• Required work
Would you please return the line containing "right shoulder: (1694, 418, -7)" and all the lines after it through the end of the records below, unchanged and on their own?

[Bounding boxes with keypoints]
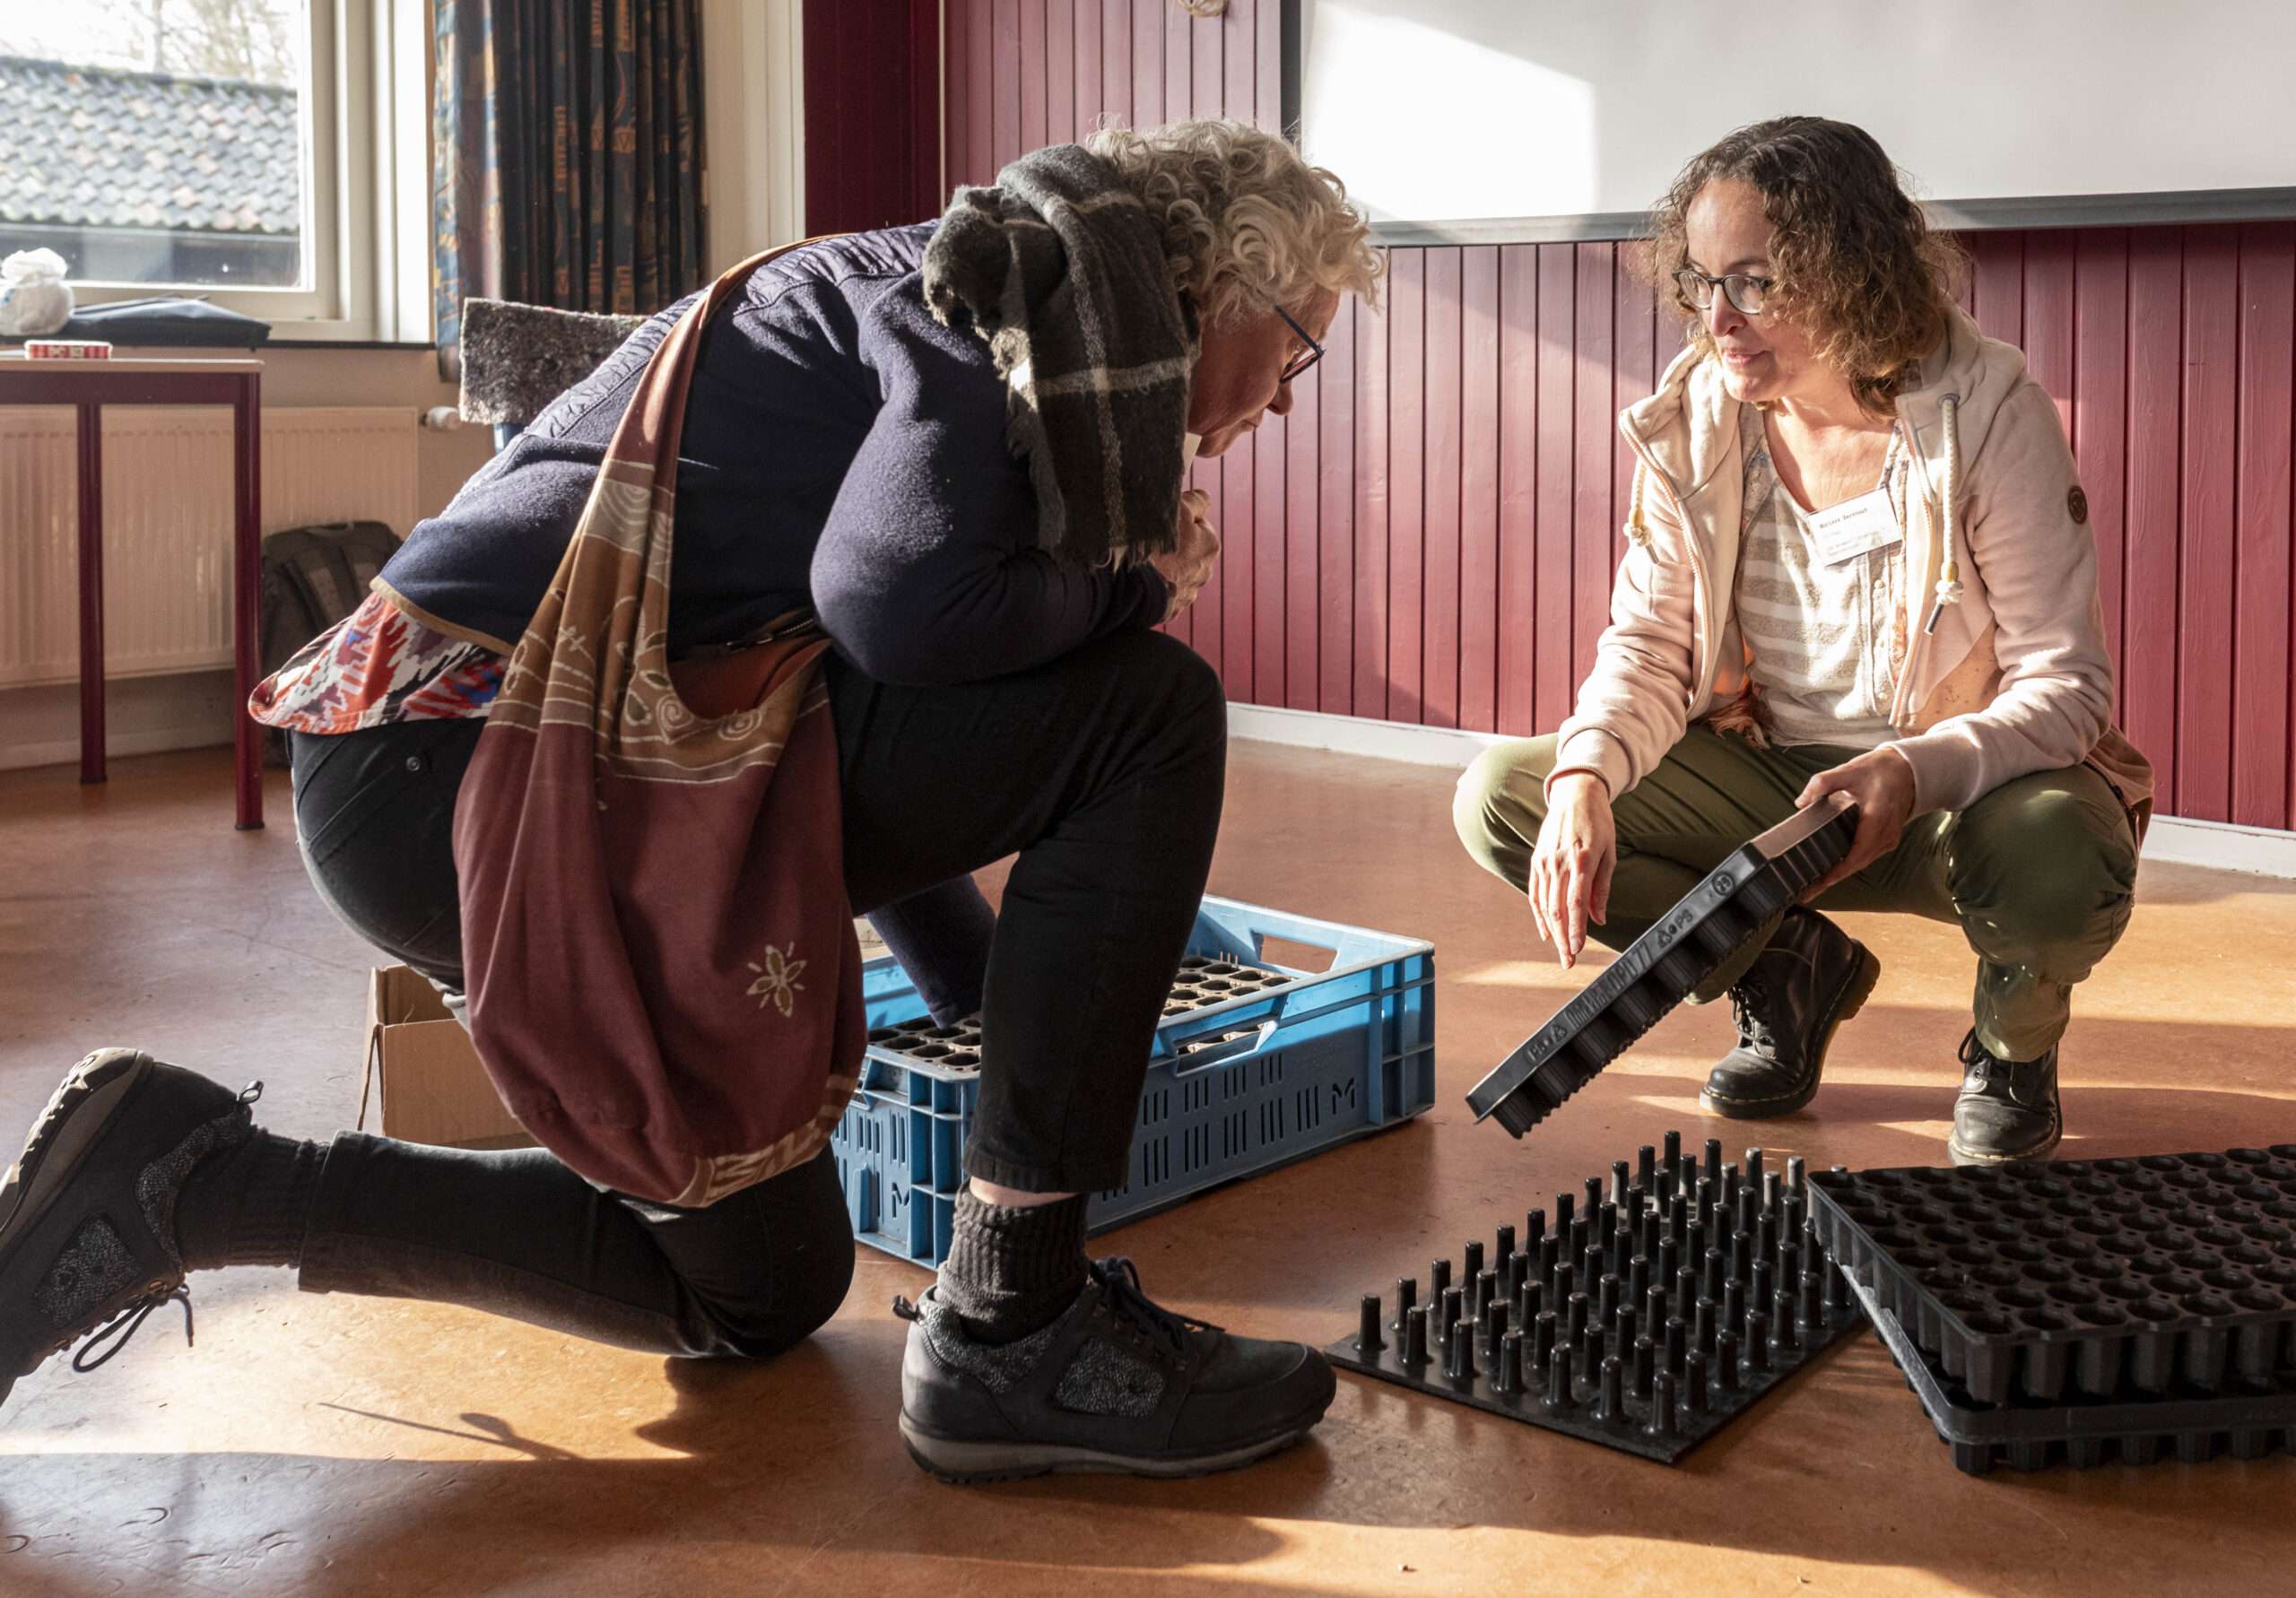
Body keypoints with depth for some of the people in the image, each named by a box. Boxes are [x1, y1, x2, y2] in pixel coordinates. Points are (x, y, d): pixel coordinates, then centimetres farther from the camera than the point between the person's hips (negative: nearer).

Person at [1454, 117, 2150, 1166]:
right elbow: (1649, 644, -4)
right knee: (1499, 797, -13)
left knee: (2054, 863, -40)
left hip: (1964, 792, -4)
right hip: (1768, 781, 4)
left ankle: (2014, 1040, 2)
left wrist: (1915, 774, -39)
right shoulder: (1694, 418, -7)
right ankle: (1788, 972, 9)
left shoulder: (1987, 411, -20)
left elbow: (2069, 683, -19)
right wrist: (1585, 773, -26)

• Answer for the task
right shoulder: (1694, 418, -7)
right ankle: (1788, 972, 9)
left shoulder: (1987, 411, -20)
left elbow: (2069, 683, -19)
right wrist: (1585, 773, -26)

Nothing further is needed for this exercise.